Dive Brief:
- Lego Group on Wednesday announced that the company will invest over $1 billion to open a factory in Chesterfield County, Virginia, according to a company press release.
- Construction will launch in the fall of this year, with a projected start date for production in the second half of 2025. The 1.7 million-square-foot facility will operate as carbon neutral.
- The factory, which is the company’s seventh, will create over 1,700 jobs. While construction is underway, a temporary packaging site will open in 2024 that will employ up to 500 people.
Dive Insight:
Lego is getting ready to break ground on its first factory in the U.S.
The company has a facility in Monterrey, Mexico, which currently supplies the U.S. market. But, the upcoming facility in Virginia will help support the company’s long-term growth plans in the Americas.

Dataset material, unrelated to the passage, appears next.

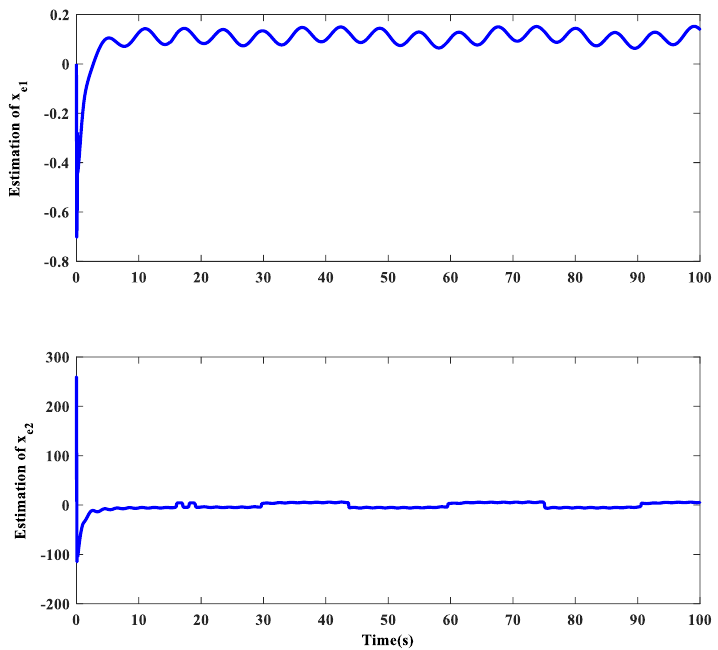
Figure 13. The disturbance estimations of the ADRAC.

“Our factories are located close to our biggest markets which shortens the distance our products have to travel,” Carsten Rasmussen, Lego Group’s chief operations officer, said in a statement. “This allows us to rapidly respond to changing consumer demand and helps manage our carbon footprint.”
Indeed, the brand’s supply chain strategy helped it particularly during the height of the pandemic. While much of the retail industry was beleaguered by delays and delivery disruptions, Lego’s strategy of building factories in key areas resulted in a shorter supply chain.
Lego does “a better job of nearshoring their production to the market where it’s going to go,” James Zahn, deputy editor of “The Toy Book,” said in an interview with Retail Dive this spring. “They’re not being transported to the other side of the world. Lego has a better supply chain, just in general,” he said.
The new facility will emphasize carbon neutrality and will be designed to minimize energy consumption and the use of non-renewable resources. All of its daily energy needs will be matched by renewable energy through an on-site solar park.
Lego Group also announced an expansion of its factories in Europe and China. Besides Mexico, the company also has factories in Denmark, Czech Republic, Hungary, China, and Vietnam.